A single dose crossover study to evaluate the pharmacokinetics and relative bioavailability of three doses of bupivacaine hydrochloride spray and bupivacaine injectable in 12 healthy male and female volunteers were conducted. Two treatments were administered to each subject. Each participant received either a single subcutaneous dose of bupivacaine hydrochloride 30 mg or a single topical dose of bupivacaine hydrochloride of 30 mg, 50 mg, or 70 mg. After a 3-day washout period, subjects that were initially administered bupivacaine injectable then received either one of the three topical doses, while the latter half of participants then received the subcutaneous dose. Subjects were questioned if they felt the sensation of a Q-tip every 30 min after drug application for the first 8 h, or until sensation returned. It was concluded that both the injectable and topical spray showed similar results for the loss in sensation after Q-tip analysis, which suggests that the novel bupivacaine topical spray is equally efficacious as the reference subcutaneous injectable product [71].

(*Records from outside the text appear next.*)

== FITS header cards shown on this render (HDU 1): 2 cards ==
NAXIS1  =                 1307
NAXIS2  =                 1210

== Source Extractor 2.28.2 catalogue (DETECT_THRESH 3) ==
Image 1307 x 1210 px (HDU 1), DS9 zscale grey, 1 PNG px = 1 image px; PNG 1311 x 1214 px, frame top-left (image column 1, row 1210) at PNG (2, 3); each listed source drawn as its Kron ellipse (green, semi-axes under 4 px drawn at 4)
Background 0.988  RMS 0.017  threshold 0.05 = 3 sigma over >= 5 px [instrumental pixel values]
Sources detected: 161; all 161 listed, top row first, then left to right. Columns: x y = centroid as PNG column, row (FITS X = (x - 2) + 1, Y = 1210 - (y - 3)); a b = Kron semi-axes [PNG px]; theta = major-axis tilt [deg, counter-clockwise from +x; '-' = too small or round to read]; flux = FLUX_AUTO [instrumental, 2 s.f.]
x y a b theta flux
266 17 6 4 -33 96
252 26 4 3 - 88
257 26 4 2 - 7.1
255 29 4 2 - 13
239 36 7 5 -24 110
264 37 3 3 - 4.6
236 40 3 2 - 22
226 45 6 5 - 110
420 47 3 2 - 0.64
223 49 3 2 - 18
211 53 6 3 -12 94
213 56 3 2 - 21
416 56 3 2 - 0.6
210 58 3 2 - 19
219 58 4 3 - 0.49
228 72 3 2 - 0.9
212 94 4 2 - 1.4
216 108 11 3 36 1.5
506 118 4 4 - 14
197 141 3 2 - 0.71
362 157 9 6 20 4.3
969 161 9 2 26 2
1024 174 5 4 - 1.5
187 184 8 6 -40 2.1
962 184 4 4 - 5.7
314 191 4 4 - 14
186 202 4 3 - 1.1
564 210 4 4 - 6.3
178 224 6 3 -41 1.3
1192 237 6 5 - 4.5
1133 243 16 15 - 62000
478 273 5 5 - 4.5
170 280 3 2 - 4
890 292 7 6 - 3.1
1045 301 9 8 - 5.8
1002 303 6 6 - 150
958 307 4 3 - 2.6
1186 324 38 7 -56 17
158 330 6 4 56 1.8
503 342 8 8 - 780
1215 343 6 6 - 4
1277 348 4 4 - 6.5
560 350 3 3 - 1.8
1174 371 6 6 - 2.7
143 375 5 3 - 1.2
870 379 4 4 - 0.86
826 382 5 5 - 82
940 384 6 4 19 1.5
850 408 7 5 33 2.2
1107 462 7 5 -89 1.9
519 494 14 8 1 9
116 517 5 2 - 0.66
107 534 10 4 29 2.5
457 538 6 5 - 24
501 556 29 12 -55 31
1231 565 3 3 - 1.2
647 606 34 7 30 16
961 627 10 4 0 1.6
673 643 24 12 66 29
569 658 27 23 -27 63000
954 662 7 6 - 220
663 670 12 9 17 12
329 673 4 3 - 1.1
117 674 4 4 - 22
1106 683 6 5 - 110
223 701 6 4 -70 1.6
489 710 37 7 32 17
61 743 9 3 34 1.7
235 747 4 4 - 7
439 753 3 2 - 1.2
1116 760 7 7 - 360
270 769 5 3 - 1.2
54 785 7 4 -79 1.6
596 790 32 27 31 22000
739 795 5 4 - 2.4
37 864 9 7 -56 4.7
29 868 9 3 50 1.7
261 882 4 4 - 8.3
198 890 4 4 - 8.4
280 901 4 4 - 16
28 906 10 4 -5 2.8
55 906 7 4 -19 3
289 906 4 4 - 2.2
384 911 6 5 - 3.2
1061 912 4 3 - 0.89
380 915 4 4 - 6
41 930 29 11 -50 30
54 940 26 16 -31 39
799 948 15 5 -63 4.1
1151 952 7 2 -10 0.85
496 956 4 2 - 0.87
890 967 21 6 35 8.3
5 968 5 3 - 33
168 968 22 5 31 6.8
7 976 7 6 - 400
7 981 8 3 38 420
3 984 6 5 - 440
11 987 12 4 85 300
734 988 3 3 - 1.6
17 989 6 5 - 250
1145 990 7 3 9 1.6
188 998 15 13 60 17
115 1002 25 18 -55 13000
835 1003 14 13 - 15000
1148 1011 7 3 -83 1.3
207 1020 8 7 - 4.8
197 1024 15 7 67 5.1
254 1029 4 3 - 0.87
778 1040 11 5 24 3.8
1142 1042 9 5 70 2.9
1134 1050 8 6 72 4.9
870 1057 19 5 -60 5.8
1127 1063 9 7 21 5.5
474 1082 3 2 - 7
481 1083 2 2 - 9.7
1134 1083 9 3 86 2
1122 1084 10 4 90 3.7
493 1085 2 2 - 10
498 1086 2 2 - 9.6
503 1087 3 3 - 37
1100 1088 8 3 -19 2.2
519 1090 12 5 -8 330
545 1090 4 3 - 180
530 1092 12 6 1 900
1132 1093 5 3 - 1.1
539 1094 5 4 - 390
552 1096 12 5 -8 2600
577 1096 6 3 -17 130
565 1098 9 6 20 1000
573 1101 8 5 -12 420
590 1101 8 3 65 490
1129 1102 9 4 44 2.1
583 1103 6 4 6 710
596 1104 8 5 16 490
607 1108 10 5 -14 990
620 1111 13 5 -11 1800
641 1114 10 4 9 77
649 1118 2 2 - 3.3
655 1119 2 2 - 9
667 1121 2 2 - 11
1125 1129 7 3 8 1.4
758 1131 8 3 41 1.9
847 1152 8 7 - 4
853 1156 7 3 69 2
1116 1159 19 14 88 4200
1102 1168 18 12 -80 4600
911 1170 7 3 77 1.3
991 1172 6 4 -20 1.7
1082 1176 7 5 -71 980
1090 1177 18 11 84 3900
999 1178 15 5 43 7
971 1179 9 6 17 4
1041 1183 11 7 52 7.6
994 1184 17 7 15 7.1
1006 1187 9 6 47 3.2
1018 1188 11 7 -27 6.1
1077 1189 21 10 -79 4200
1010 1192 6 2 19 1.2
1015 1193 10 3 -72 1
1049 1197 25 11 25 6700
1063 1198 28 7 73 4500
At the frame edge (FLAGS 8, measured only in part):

An open-label study to evaluate the single-dose pharmacokinetics of bupivacaine topical spray in healthy male and female volunteers was conducted. The pharmacokinetic study was performed in 10 healthy human volunteers to assess the safety and tolerability of a 100-mg dose of topical bupivacaine. Skin irritation was assessed at the application site approximately 5 min, 6 h, and 24 h after dosing for each treatment. All 10 subjects showed no changes in their skin irritation assessments, and there was no evidence of irritation observed. Moreover, the drug delivery technology invention had a bi-phasic release profile similar to that observed in the rat study. This observed in-vivo bi-phasic drug release through the topical/transdermal route is unique to the invention [71]. It can be concluded based on these studies that the novel bupivacaine topical spray formulation is effective, safe, and well tolerated.

Conclusion

PHN is a painful complication of HZ. It is defined as chronic dermatomal pain for more than 90 days after the onset of the HZ rash. There are about 1 million cases of HZ in the US every year and 20% of those cases will present with PHN. Despite an effective vaccine, the incidence for PHN persists particularly in the elderly where the risk factors for PHN are higher. PHN negatively impacts the QoL on physical, functional, social, and psychological aspects. Current first-line treatments are topical anesthetics such as capsaicin or lidocaine, whereas more severe presentations are treated with anticonvulsants, antidepressants, opioids, botulism toxin A, sympathetic nerve blocks, and TENS. However, not enough evidence supports the safety and efficacy of some of the treatments. Increased economic burden and abuse potential also add to the current limitations. However, the use of biopolymeric film-forming bupivacaine spray may provide as an alternative treatment option, as it combines the efficient drug delivery potential of film-forming systems with the pharmacological actions of bupivacaine. Conducting more studies to further investigate the efficacy of this delivery method of bupivacaine is highly recommended.